Today, I had to drive a long distance, and had a lot of time to think. It suddenly occurred to me that, while Delegable Proxy is the greatest thing since sliced bread, and it is essential in large organizations, it is not necessary in small ones, but standard proxy is. By attempting to explain DP I’ve been unnecessarily complicating matters.
In a Free Association, DP need not be formally implemented, because if there is standard proxy, anyone can use the proxy list to develop expanded votes in order to measure expected consensus. What is missing, actually, is standard proxy. Many small organizations simply do not use the device. However, it could be useful from the very beginning. And it is a standard, traditional, well-understood concept, if I write “proxy” many people will pretty correctly have a first-order understanding of it, though not necessarily of the deeper implications.

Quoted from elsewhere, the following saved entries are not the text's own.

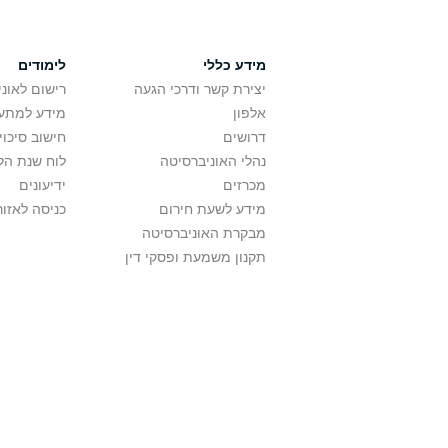
מידע כללי
לימודים
יצירת קשר ודרכי הגעה
רישום לאונ
אלפון
מידע למתענ
דרושים
חישוב סיכוי
נהלי האוניברסיטה
לוח שנת הל
מכרזים
ידיעונים
מידע לשעת חירום
כניסה לאזור
מבקרת האוניברסיטה
תקנון משמעת ופסקי דין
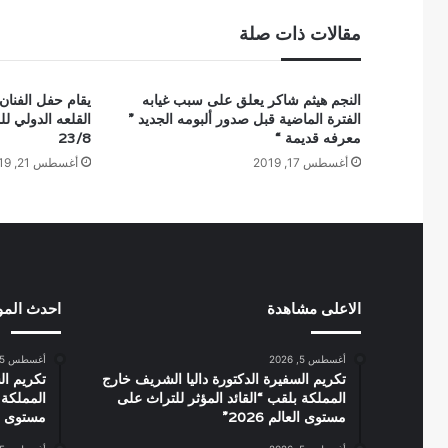
مقالات ذات صلة
النجم هيثم شاكر يعلق على سبب غيابه
يقام حفل الفنان
الفترة الماضية قبل صدور ألبومه الجديد ”
القلعه الدولي لل
معرفه قديمة “
23/8
أغسطس 17, 2019
أغسطس 21, 2019
الاعلى مشاهدة
احدث الم
أغسطس 5, 2026
أغسطس 5, 2026
تكريم السفيرة الدكتورة داليا الشريف خارج
تكريم ال
المملكة بلقب “القائد المؤثر للتراث على
المملكة 
مستوى العالم 2026”
مستوى العال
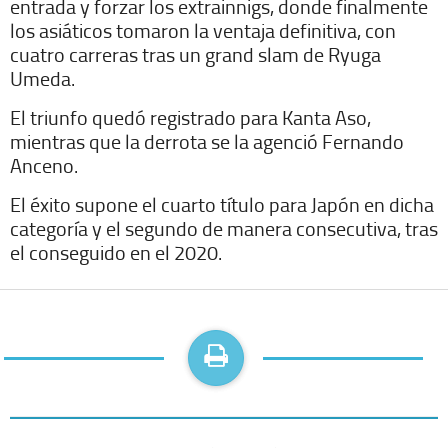
entrada y forzar los extrainnigs, donde finalmente
los asiáticos tomaron la ventaja definitiva, con
cuatro carreras tras un grand slam de Ryuga
Umeda.
El triunfo quedó registrado para Kanta Aso,
mientras que la derrota se la agenció Fernando
Anceno.
El éxito supone el cuarto título para Japón en dicha
categoría y el segundo de manera consecutiva, tras
el conseguido en el 2020.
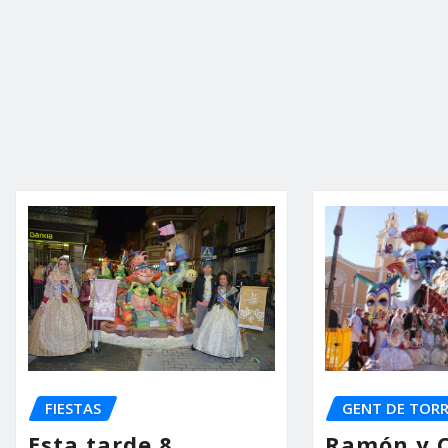
FIESTAS
GENT DE TOR
Esta tarde 8
Ramón y C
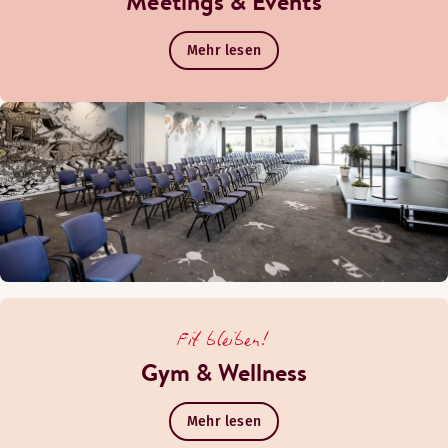
Meetings & Events
Mehr lesen
Fit bleiben!
Gym & Wellness
Mehr lesen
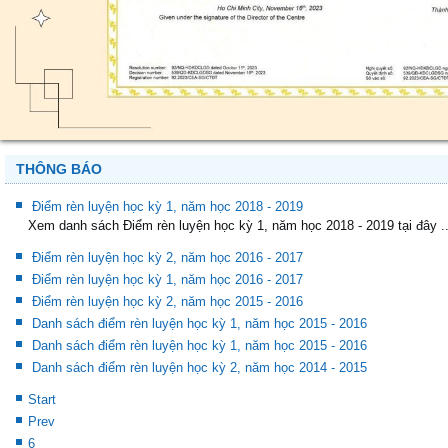
THÔNG BÁO
Điểm rèn luyện học kỳ 1, năm học 2018 - 2019
Xem danh sách Điểm rèn luyện học kỳ 1, năm học 2018 - 2019 tại đây ..
Điểm rèn luyện học kỳ 2, năm học 2016 - 2017
Điểm rèn luyện học kỳ 1, năm học 2016 - 2017
Điểm rèn luyện học kỳ 2, năm học 2015 - 2016
Danh sách điểm rèn luyện học kỳ 1, năm học 2015 - 2016
Danh sách điểm rèn luyện học kỳ 1, năm học 2015 - 2016
Danh sách điểm rèn luyện học kỳ 2, năm học 2014 - 2015
Start
Prev
6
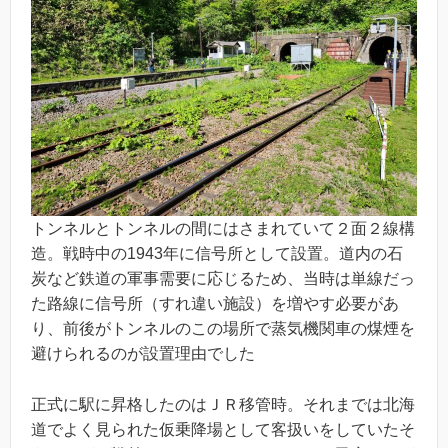
トンネルとトンネルの間にはさまれていて２面２線構
造。戦時中の1943年に信号所として設置。道内の石
炭など鉄道の軍事需要に応じるため、当時は単線だっ
た路線に信号所（すれ違い施設）を増やす必要があ
り、前後がトンネルのこの場所で蒸気機関車の煤煙を
避けられるのが設置理由でした
正式に駅に昇格したのはＪＲ移管時。それまでは北海
道でよく見られた仮乗降場として客扱いをしていたそ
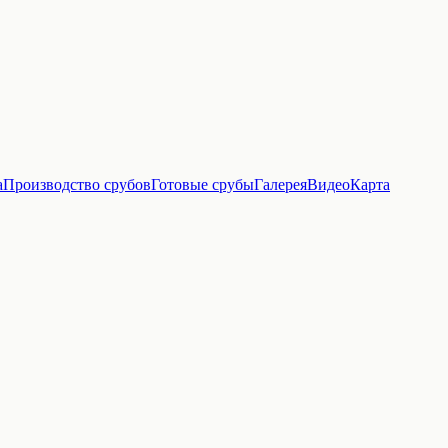
а
Производство срубов
Готовые срубы
Галерея
Видео
Карта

So I’m thinking of announcing locally the formation of an association. The purpose of the association is to improve communication between the citizens of our town and the town government, but, most specifically and immediately, with the police. The situation is actually pretty bad. Since my wife was stopped last week for an expired registration tag (by one business day), and the police put her and our two small children out on the street and had the car towed, I’ve been talking with people and what I’ve discovered is that practically nobody has a good opinion of the town police. One man, who owned a substantial business here for years before he sold it, who is retired except he volunteers for a sheltered workshop that employs people with handicaps, told me that the real motto of the police here was not “protect and serve,” but “harass and humiliate.” Many others told me stories of how they or their friend suffered this or that indignity at the hands of the police. And these are not counterculture people. These are pretty much mainstream here. And, at the same time, the police told me that they were seriously understaffed, that they could provide better service — which in this case was merely bringing the confiscated license plates into the station so I could get them to recover the car from the storage facility, which took them about three hours when they were confiscated about three minute’s drive from the station — if only they had two or three more officers. And they don’t have more officers because they can’t afford them, and they can’t afford them because the citizens of the town won’t vote to authorize the expenditure. And why should the citizens vote more money for the police when they don’t feel sympathy for them, they don’t like them?
So there is a wedge here, I suspect. I can hold an organizational meeting — I certainly have not worked out the details of exactly what the organization would be about, but grievances over routine police towing of cars, which has hit many people and which just may be illegal, might be the excuse. Now, most people will not go to such a meeting, but this would be the twist, in the announcement: “If you can’t come, or can’t spare the time, ask a friend to go and let you know if there is anything you should do.” I still would not expect a large number of people to show up, just a few. However, these few might represent a few more, and when someone goes to talk to the mayor, that person — or those persons — may be able to correctly claim that they represent not just themselves, but quite a few more as well. In other words, we start to get some political traction.
If things would go as I would approve, the organization would not be oppositional. The approach would be more “we have a problem,” and “we” includes the town government and the police, not just those outraged by abusive police behavior. And once we have a small proxy network, it can grow. The whole point of proxy representation is to make it easy.
I have no idea what will actually happen, but it could be an interesting experiment, n’est-ce pas?